*THE PROBLEM*:
Find every line containing the string "linejoin" in the data below, and report how many there are, with no other words.

== TASK INPUTS

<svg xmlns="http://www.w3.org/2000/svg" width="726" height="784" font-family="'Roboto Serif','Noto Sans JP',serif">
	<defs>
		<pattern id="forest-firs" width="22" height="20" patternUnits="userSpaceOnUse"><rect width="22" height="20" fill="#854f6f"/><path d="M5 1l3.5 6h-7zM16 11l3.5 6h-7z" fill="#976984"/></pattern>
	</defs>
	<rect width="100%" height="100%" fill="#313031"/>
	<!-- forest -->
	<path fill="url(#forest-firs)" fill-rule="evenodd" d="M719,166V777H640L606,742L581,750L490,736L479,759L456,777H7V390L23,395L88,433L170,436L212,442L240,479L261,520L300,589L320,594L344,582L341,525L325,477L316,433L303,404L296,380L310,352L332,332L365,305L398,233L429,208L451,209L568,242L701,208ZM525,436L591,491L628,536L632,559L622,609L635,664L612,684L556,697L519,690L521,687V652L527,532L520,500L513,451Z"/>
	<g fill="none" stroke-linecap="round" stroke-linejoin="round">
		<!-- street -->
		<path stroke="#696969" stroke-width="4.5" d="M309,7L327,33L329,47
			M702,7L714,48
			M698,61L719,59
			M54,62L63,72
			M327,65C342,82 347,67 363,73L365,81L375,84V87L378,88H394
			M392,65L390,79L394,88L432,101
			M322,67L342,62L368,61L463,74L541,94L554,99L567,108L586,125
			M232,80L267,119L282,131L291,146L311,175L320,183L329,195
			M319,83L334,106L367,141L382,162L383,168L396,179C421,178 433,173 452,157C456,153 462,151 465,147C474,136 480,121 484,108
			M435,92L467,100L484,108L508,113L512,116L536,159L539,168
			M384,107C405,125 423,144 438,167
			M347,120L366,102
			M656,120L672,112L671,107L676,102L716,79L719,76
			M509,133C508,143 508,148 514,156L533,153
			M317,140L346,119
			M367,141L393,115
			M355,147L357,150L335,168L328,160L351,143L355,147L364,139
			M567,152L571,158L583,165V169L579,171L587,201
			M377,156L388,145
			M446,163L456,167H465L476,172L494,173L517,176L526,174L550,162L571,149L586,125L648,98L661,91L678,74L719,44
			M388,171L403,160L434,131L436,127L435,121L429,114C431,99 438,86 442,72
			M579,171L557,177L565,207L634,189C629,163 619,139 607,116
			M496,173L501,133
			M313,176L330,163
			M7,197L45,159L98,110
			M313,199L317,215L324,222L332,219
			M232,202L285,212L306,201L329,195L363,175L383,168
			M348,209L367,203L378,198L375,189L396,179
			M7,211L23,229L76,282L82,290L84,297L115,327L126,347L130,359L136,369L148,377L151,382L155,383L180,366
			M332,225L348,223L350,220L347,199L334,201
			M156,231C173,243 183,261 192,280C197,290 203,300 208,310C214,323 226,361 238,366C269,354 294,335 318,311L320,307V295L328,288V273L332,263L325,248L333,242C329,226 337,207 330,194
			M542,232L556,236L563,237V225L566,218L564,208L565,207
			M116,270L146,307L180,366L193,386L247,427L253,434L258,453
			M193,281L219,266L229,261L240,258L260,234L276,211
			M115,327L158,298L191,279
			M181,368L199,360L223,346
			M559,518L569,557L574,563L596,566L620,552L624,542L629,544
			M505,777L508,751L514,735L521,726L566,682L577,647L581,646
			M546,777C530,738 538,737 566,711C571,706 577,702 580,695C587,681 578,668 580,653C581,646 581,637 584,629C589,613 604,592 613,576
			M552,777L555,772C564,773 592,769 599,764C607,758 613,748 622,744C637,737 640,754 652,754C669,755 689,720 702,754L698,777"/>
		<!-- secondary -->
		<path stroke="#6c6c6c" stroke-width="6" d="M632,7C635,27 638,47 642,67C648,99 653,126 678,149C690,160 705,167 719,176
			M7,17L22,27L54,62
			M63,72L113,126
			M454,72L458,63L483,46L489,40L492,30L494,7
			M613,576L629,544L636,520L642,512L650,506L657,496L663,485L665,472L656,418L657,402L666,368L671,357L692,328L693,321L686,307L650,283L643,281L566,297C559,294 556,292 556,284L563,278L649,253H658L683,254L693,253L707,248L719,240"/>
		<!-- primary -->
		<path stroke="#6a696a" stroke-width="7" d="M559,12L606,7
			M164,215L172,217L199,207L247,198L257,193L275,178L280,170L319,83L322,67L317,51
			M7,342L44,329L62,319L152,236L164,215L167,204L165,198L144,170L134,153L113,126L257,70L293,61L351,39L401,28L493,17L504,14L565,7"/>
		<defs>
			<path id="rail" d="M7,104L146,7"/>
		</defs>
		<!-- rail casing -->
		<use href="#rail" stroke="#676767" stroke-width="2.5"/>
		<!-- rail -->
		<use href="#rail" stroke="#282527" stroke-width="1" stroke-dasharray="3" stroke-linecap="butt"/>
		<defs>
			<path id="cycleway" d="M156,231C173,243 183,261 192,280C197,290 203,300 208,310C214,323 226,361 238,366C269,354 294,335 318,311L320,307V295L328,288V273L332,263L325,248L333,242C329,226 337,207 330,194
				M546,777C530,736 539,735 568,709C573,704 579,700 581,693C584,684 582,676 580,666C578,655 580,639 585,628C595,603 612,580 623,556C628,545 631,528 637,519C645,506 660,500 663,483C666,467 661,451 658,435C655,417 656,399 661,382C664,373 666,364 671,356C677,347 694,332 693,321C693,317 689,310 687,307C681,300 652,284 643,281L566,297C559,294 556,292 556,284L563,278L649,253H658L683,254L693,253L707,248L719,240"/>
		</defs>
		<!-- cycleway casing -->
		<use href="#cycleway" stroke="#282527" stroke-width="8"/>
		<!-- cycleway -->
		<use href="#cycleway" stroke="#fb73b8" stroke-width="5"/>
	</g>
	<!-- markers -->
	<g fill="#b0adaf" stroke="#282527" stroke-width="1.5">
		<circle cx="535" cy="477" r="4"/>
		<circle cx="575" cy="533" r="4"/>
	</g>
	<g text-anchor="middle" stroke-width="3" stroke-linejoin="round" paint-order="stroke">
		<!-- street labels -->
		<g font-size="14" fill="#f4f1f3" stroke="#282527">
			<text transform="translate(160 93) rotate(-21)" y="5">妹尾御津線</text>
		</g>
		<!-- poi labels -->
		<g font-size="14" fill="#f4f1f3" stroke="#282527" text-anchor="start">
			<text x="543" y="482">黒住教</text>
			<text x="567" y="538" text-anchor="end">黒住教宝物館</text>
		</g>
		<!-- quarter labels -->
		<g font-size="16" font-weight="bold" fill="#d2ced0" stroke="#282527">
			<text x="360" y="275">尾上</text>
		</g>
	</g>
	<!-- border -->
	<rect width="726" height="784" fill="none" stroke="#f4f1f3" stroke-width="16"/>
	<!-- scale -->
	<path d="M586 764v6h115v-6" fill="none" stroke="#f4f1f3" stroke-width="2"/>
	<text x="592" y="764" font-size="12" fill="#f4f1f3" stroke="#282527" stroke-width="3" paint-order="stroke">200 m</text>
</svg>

====

*RESULT OF THIS TASK*:
2